_EXERCISE OBJECTIVE_:
Repeat the entries below exactly. Drop the pictures.

BEGIN RECORDS SHOWN

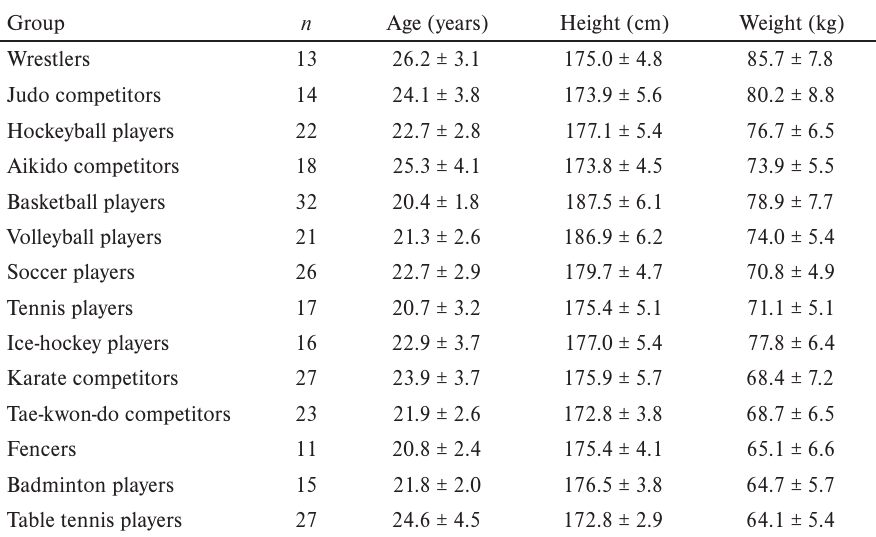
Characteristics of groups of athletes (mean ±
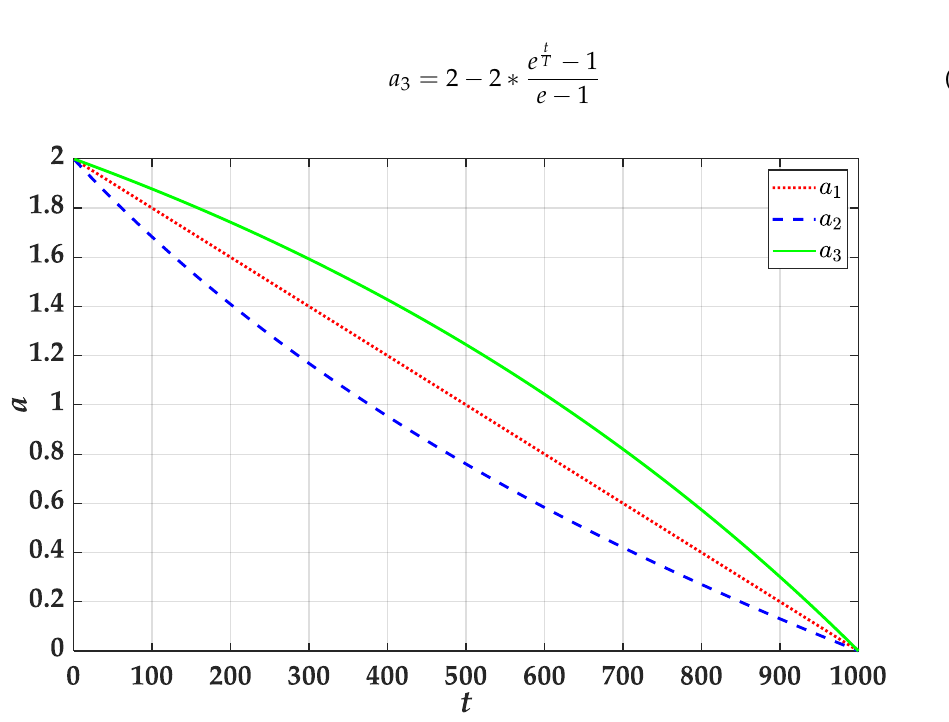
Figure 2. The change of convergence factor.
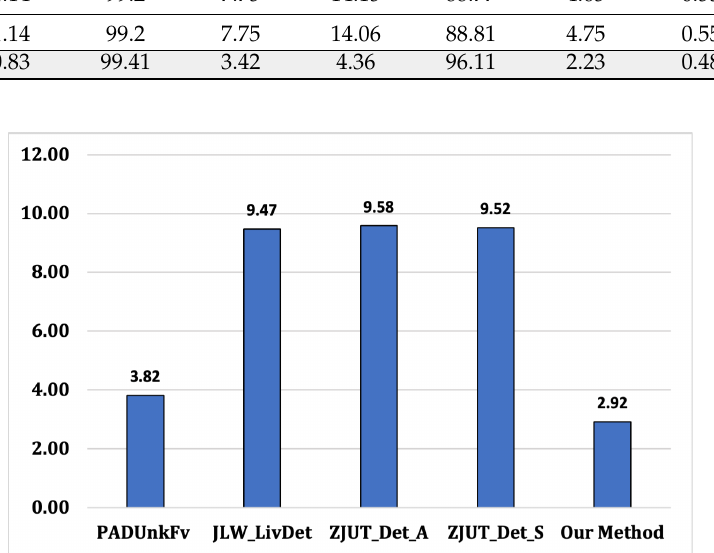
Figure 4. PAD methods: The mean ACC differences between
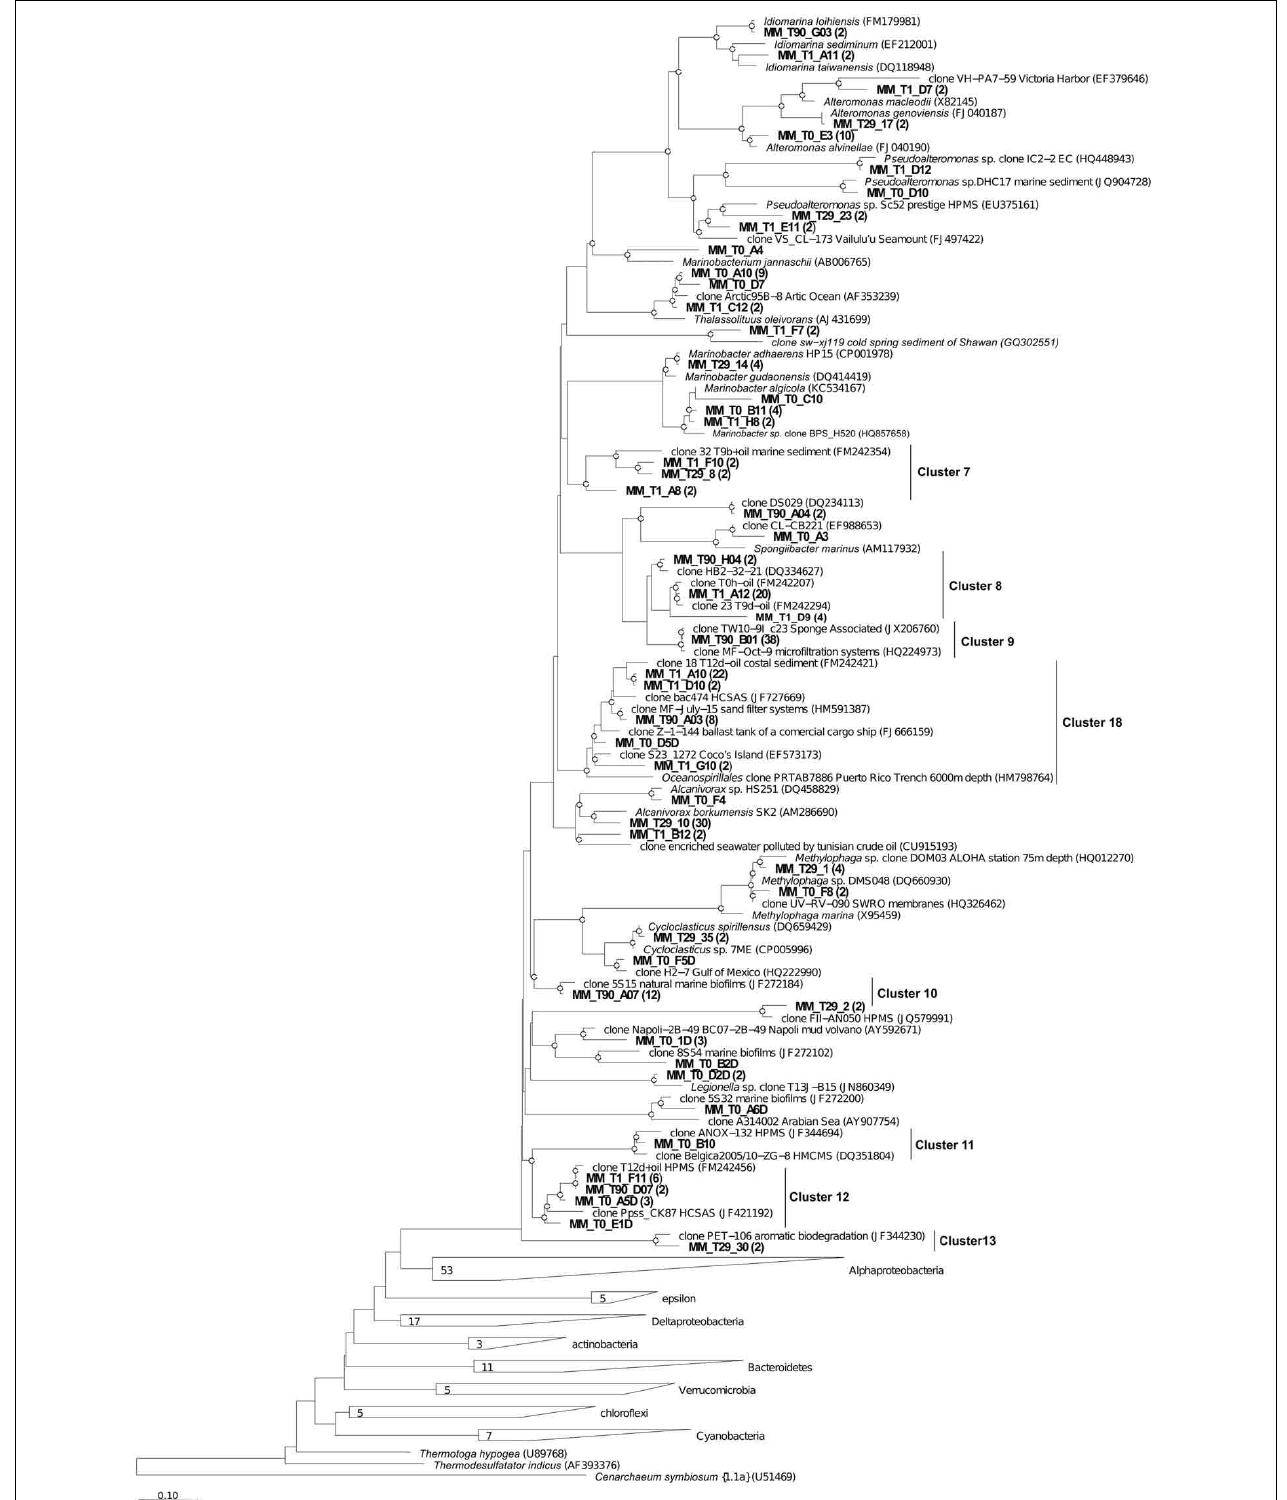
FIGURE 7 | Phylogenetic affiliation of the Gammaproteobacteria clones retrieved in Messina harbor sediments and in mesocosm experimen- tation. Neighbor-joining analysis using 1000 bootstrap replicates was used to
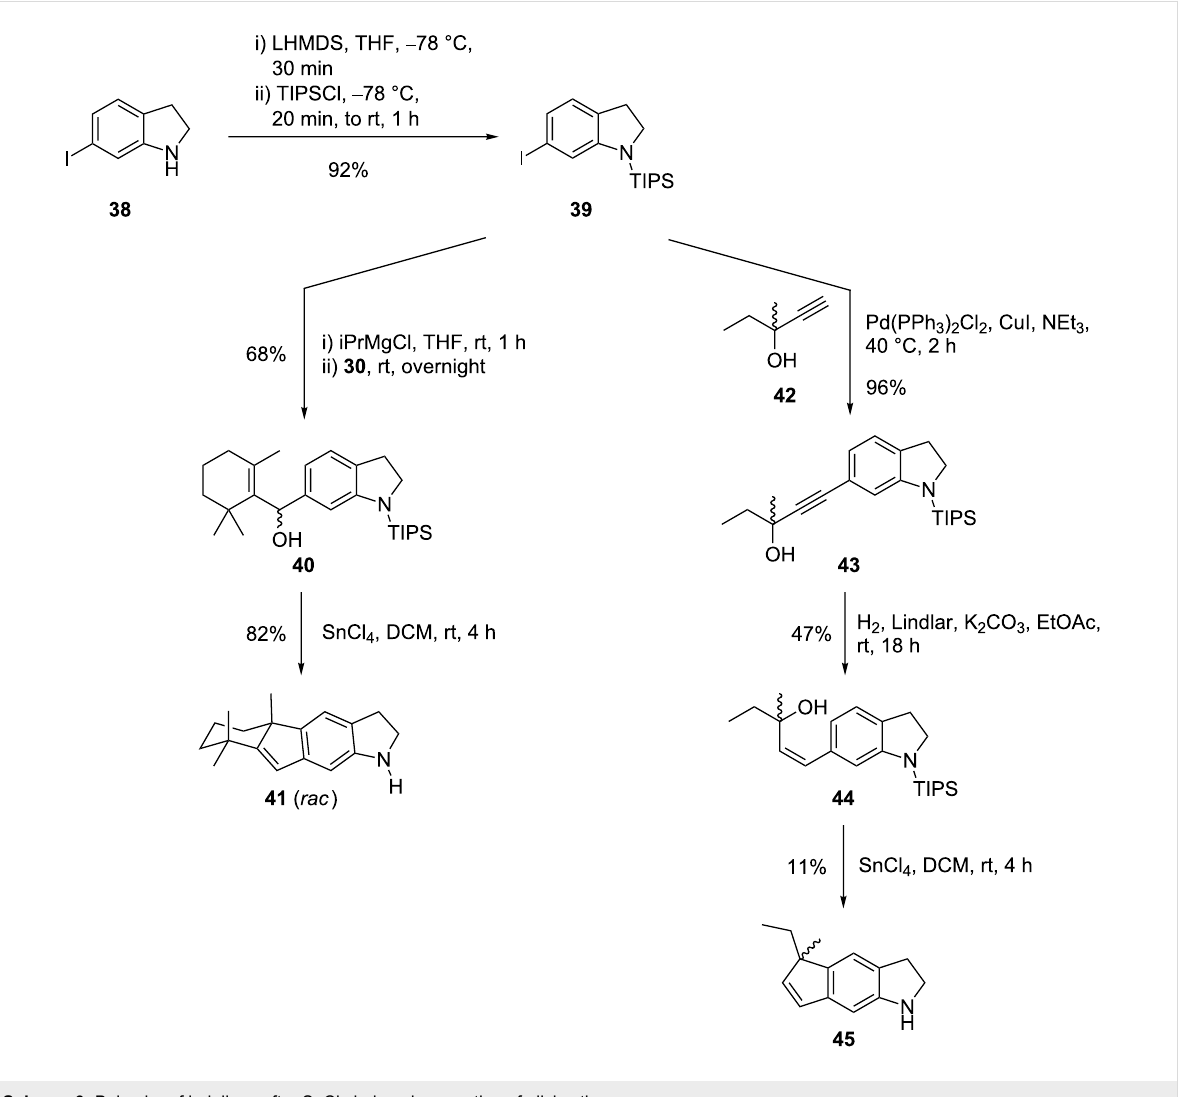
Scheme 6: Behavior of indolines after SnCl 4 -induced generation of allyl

END RECORDS SHOWN

_WRITTEN RESPONSE_:
Characteristics of groups of athletes (mean ±
Figure 2. The change of convergence factor.
Figure 4. PAD methods: The mean ACC differences between
FIGURE 7 | Phylogenetic affiliation of the Gammaproteobacteria clones retrieved in Messina harbor sediments and in mesocosm experimen- tation. Neighbor-joining analysis using 1000 bootstrap replicates was used to
Scheme 6: Behavior of indolines after SnCl 4 -induced generation of allyl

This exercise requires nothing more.